7 things doctors want you know about infertility

For couples who struggle to conceive and have a child, it can be a long and emotionally draining process to start a family.

April 21-28 is National Infertility Awareness Week. Researchers from the National Infertility Association want to reduce the stigma surrounding infertility and provide information about reproductive health and issues.

Mazen Abdallah, MD, assistant professor with McGovern Medical School at The University of Texas Health Science Center at Houston (UTHealth), suggests 7 things people should know about infertility.

How to define infertility

Infertility occurs if a couple has had unprotected intercourse at least two to three times a week for a year and are not pregnant.

For couples in which the female is 35 or older, infertility occurs six months of unsuccessful attempts to conceive.

Most of the time, there is caused by health issues in one of the partners. About 25% of the time, there is a condition with both partners.

What causes infertility

The two most common reasons for infertility are the female is not ovulating and the male’s sperm count is too low.

The researcher suggests that there are some “home tests” to check whether the woman is ovulating.

A man’s normal sperm count is at least 15 million sperm per milliliter of semen, with 40% of the sperm moving.

When using over-the-counter sperm tests, a man who receives an abnormal result should repeat the test after two to four weeks.

He should see a specialist to identify the cause of the abnormality i the repeat semen analysis shows abnormal results.

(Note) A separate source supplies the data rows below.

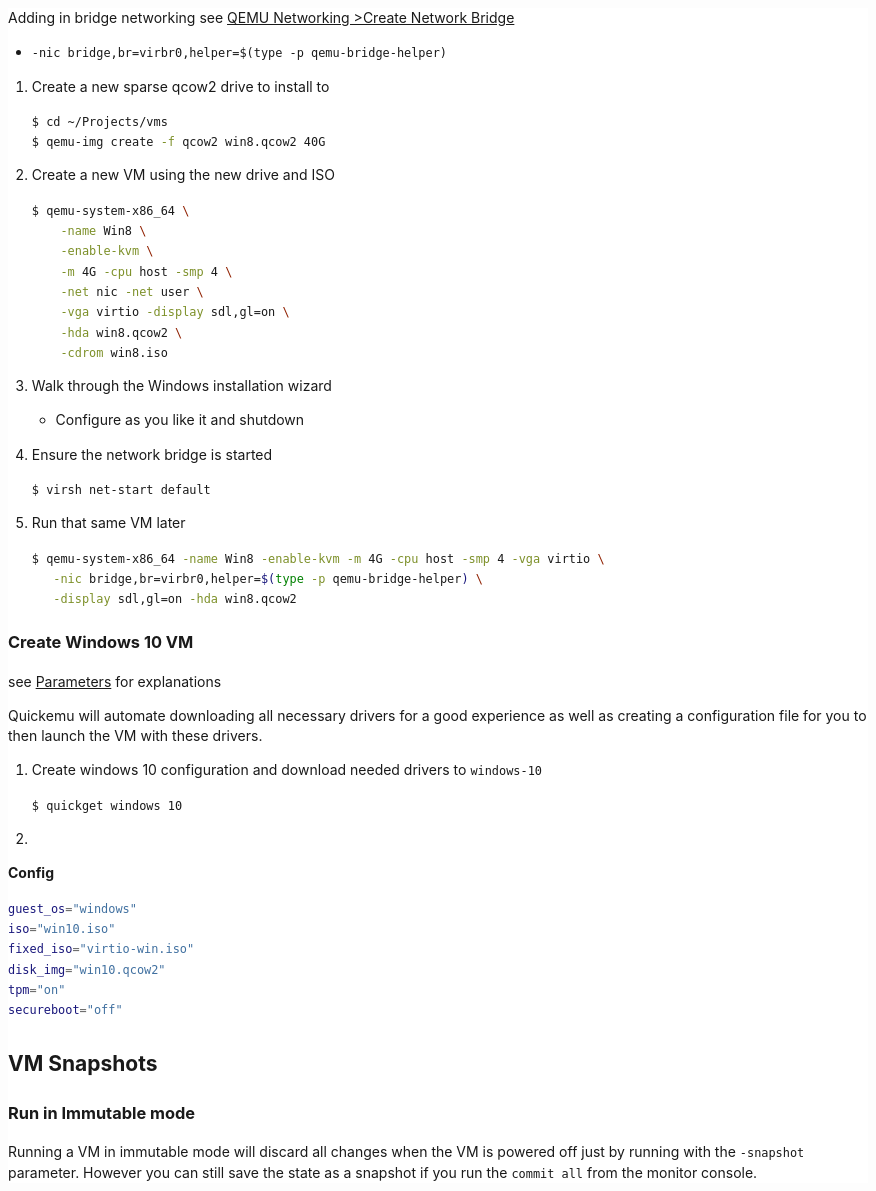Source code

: Adding in bridge networking see [QEMU Networking >Create Network Bridge](qemu_networking/README.md#create-network-bridge)
* `-nic bridge,br=virbr0,helper=$(type -p qemu-bridge-helper)`

1. Create a new sparse qcow2 drive to install to
   ```bash
   $ cd ~/Projects/vms
   $ qemu-img create -f qcow2 win8.qcow2 40G
   ```

3. Create a new VM using the new drive and ISO
   ```bash
   $ qemu-system-x86_64 \
       -name Win8 \
       -enable-kvm \
       -m 4G -cpu host -smp 4 \
       -net nic -net user \
       -vga virtio -display sdl,gl=on \
       -hda win8.qcow2 \
       -cdrom win8.iso
   ```

4. Walk through the Windows installation wizard
   * Configure as you like it and shutdown

5. Ensure the network bridge is started
   ```bash
   $ virsh net-start default
   ```

6. Run that same VM later
   ```bash
   $ qemu-system-x86_64 -name Win8 -enable-kvm -m 4G -cpu host -smp 4 -vga virtio \
      -nic bridge,br=virbr0,helper=$(type -p qemu-bridge-helper) \
      -display sdl,gl=on -hda win8.qcow2
   ```

### Create Windows 10 VM
see [Parameters](#paramters) for explanations

Quickemu will automate downloading all necessary drivers for a good experience as well as creating a 
configuration file for you to then launch the VM with these drivers.

1. Create windows 10 configuration and download needed drivers to `windows-10`
   ```bash
   $ quickget windows 10
   ```

2. 
**Config**
```bash
guest_os="windows"
iso="win10.iso"
fixed_iso="virtio-win.iso"
disk_img="win10.qcow2"
tpm="on"
secureboot="off"
```

## VM Snapshots

### Run in Immutable mode
Running a VM in immutable mode will discard all changes when the VM is powered off just by running 
with the `-snapshot` parameter. However you can still save the state as a snapshot if you run the 
`commit all` from the monitor console.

Taking testosterone can decrease sperm count

Research shows that men diagnosed with low testosterone are often prescribed testosterone replacement therapy (TRT).

But this treatment can shut down sperm production.

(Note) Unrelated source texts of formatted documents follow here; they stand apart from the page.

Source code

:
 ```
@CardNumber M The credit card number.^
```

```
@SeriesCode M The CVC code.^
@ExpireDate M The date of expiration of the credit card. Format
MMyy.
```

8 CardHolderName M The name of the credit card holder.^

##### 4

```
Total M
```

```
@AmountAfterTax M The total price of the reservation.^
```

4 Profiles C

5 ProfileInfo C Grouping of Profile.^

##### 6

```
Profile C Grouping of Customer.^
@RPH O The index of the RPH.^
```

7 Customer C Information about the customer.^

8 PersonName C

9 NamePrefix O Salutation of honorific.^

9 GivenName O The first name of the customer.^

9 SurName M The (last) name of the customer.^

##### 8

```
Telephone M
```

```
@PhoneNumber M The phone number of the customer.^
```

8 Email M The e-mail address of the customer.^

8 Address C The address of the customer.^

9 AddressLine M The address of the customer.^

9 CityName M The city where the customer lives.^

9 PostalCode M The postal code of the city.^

This is because when a man takes testosterone replacement, the brain would sense a high level of testosterone and would decrease a hormone involved in making sperm.

Men can try halting TRT and continuing efforts to try to conceive.

If sperm production does not recover completely after TRT use, the couple may need fertility treatment.

Young professionals are more likely to freeze their eggs

Many young professionals and students are choosing to freeze their eggs as they approach age 30 and beyond.

This is because they want to have kids later, and want to go ahead and preserve the quality of their eggs.

Sometimes, women do it simply because they haven’t met the person they want to spend the rest of their life with yet.

In addition, freezing eggs can be an option for women dealing with cancer or other diseases.

These diseases require treatments that may harm fertility.

Past medical procedures may affect your fertility

Sometimes past medical procedures may affect people’s fertility, without them knowing it.

For example, surgical treatment for endometriosis can negatively impact fertility.

Other health conditions and treatments that could impact fertility include ovarian cysts, fibroid surgery, appendix surgery, sexually transmitted diseases, cancer, and eating disorders.

IVF has been better now

The researcher suggests that in the early days of IVF, the success rates were low mainly due to the inability to properly grow embryos in culture.

As culture techniques improved, the number of transferred embryos gradually decreased.

Currently, doctors transfer one embryo at a time. In women age 37 or younger, we can have remarkable success.

For women age 35 or younger, using IVF is linked to a 40% chance of having a baby.

When to see a doctor

The researcher suggests that couples attempting conception need to have intercourse at least two to three times a week, especially during the middle of the woman’s cycle.

Frequency is more important than trying to have intercourse while the woman is ovulating.

If a year has passed and the couple is not pregnant, they should see a doctor. If the woman is 35 or older, they should seek help after six months of trying.